今日は、ウエストロサンゼルスで、日本からこちらに研究で来ている日本人家族の方々を対象にバイリンガル子育てに関する講演をしました。
だいたい年に1−2回、このような講演をさせていただいていますが、今回は、医学研究者の方限定だったので、ほとんどが短期滞在の方です。
アメリカに短期滞在の場合、「日本語力の向上と保持」よりも「英語力の発達」と日本に帰国後の「英語力の保持」が気になるようでした。
もちろん英語力も大切ですが、日本に帰国後、日本語力というか日本語での学力が心配になり、こちらの補習校に入れて、日本語でもお勉強をさせているご家庭も多いです。
アメリカに住む日本人家庭の子供にとって、補習校は 必ずしも楽しいものではありません。
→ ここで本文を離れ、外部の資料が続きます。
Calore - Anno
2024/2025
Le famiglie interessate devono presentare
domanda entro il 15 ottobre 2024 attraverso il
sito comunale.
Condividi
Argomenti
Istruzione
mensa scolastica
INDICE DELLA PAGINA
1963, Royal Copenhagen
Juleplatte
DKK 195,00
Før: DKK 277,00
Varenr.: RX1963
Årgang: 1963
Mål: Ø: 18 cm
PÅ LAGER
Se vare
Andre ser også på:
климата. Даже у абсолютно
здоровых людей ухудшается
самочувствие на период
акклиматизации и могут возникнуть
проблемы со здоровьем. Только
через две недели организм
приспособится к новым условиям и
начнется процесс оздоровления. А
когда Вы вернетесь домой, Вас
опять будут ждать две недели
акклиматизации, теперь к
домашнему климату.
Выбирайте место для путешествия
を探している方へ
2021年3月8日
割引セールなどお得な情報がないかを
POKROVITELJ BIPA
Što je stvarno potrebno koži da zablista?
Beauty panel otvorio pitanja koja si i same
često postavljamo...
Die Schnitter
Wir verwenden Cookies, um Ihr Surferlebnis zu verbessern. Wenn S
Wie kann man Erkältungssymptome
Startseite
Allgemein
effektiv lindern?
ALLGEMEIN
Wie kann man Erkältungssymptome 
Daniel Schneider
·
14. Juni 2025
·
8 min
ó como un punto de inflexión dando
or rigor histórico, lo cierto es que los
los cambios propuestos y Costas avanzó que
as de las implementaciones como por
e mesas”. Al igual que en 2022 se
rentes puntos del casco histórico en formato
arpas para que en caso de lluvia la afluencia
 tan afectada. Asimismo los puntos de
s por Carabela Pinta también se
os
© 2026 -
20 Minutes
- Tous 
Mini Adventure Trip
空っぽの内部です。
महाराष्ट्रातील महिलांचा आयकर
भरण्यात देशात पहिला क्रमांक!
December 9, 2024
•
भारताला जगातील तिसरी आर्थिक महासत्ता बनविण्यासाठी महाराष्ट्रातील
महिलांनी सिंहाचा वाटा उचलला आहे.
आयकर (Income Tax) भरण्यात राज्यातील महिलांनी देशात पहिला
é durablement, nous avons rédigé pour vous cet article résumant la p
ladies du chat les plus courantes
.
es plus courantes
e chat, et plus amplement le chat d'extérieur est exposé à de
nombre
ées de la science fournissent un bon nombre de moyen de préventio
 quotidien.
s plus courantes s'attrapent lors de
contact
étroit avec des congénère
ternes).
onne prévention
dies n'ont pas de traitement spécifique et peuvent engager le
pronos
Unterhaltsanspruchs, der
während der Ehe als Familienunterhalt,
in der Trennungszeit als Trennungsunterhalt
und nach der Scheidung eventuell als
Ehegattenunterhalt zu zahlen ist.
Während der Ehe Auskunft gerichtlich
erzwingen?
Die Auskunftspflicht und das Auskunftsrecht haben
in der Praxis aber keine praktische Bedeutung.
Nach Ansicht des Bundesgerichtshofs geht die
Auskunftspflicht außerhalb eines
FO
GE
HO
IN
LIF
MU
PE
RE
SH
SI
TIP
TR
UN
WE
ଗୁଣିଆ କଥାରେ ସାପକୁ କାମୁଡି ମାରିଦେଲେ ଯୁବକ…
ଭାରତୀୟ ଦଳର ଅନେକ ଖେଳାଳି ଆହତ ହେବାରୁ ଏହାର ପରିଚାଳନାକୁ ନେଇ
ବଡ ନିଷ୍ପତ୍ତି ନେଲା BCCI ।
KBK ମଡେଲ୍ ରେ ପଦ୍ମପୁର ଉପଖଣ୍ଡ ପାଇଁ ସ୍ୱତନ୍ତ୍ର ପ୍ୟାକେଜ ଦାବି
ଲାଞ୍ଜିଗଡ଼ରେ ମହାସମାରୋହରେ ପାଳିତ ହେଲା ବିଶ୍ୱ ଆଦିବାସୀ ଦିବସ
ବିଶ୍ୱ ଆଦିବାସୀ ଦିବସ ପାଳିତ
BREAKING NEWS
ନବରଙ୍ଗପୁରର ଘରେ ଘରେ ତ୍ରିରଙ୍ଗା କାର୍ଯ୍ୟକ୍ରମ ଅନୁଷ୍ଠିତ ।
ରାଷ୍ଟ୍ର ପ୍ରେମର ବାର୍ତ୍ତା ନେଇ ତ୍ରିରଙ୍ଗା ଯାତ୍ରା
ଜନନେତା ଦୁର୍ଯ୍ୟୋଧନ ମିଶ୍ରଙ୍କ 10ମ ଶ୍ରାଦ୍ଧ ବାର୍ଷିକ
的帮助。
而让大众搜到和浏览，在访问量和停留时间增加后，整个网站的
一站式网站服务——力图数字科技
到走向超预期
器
補習校の経験を表現するのに「魔の金曜日」という言葉がありますが、これは土曜日の補習校のために、金曜日にたまってしまった宿題を一気にこなさなくてはいけなくて、たいてい子供は泣き、親は怒り狂うという様子を表しています。
そして、嫌がる子供を無理やり連れて行く様は、犬が引っ張られている姿に例えられたりします。
そこまでして、日本語と英語を学ばせなくてはいけないのか、そして日本に帰国しても必死に英語を保持していかなくてはいけないのか...ということですが、これは全て
モノリンガルと比較して、モノリンガルのものさしで バイリンガルを測ろうとしているからです。
「日本に帰ったら、日本語だけで学習している日本語モノリンガルと同じ日本語力を」「アメリカにいる間は、現地校(と呼ばれる英語で教育を受ける公立校)で、英語で授業を受けても理解でき、学習できる能力を」「English Learner (EL)と呼ばれるのはイヤ。早くアメリカ人と同じように授業を受けて試験も受けたい。でも日本語は忘れないで。」
これはすべて、一人のバイリンガルに「二人のモノリンガル」になることを期待していることになります。
本当に自分自身、あるいは自分の子供をバイリンガルにしたいなら
モノリンガルとの比較をやめること。
これがバイリンガル育児の第一歩です。